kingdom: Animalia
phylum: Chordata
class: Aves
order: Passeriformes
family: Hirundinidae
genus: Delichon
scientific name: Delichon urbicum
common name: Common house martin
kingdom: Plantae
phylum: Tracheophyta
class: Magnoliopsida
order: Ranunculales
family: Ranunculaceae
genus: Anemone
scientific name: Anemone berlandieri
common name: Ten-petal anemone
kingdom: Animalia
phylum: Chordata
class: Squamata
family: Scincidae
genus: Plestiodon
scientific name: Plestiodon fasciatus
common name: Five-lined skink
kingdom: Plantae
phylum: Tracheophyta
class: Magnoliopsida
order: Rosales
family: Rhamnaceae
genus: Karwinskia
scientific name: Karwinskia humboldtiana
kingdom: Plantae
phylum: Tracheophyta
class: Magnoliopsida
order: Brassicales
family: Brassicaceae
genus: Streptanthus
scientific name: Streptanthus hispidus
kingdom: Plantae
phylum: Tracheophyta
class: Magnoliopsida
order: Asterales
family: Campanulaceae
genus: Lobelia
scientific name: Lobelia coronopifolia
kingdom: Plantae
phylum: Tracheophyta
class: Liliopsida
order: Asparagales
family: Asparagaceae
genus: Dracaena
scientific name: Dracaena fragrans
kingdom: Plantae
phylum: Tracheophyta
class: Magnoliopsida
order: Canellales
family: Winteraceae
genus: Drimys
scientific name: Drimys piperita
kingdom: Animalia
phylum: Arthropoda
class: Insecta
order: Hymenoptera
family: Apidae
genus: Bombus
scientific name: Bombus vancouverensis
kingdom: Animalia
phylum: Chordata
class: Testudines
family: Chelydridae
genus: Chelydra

──────────

■ Set exercise:
Rewrite these rows with every "scientific name" changed to "binomial name", leaving everything else the same.

■ Result below:
kingdom: Animalia
phylum: Chordata
class: Aves
order: Passeriformes
family: Hirundinidae
genus: Delichon
binomial name: Delichon urbicum
common name: Common house martin
kingdom: Plantae
phylum: Tracheophyta
class: Magnoliopsida
order: Ranunculales
family: Ranunculaceae
genus: Anemone
binomial name: Anemone berlandieri
common name: Ten-petal anemone
kingdom: Animalia
phylum: Chordata
class: Squamata
family: Scincidae
genus: Plestiodon
binomial name: Plestiodon fasciatus
common name: Five-lined skink
kingdom: Plantae
phylum: Tracheophyta
class: Magnoliopsida
order: Rosales
family: Rhamnaceae
genus: Karwinskia
binomial name: Karwinskia humboldtiana
kingdom: Plantae
phylum: Tracheophyta
class: Magnoliopsida
order: Brassicales
family: Brassicaceae
genus: Streptanthus
binomial name: Streptanthus hispidus
kingdom: Plantae
phylum: Tracheophyta
class: Magnoliopsida
order: Asterales
family: Campanulaceae
genus: Lobelia
binomial name: Lobelia coronopifolia
kingdom: Plantae
phylum: Tracheophyta
class: Liliopsida
order: Asparagales
family: Asparagaceae
genus: Dracaena
binomial name: Dracaena fragrans
kingdom: Plantae
phylum: Tracheophyta
class: Magnoliopsida
order: Canellales
family: Winteraceae
genus: Drimys
binomial name: Drimys piperita
kingdom: Animalia
phylum: Arthropoda
class: Insecta
order: Hymenoptera
family: Apidae
genus: Bombus
binomial name: Bombus vancouverensis
kingdom: Animalia
phylum: Chordata
class: Testudines
family: Chelydridae
genus: Chelydra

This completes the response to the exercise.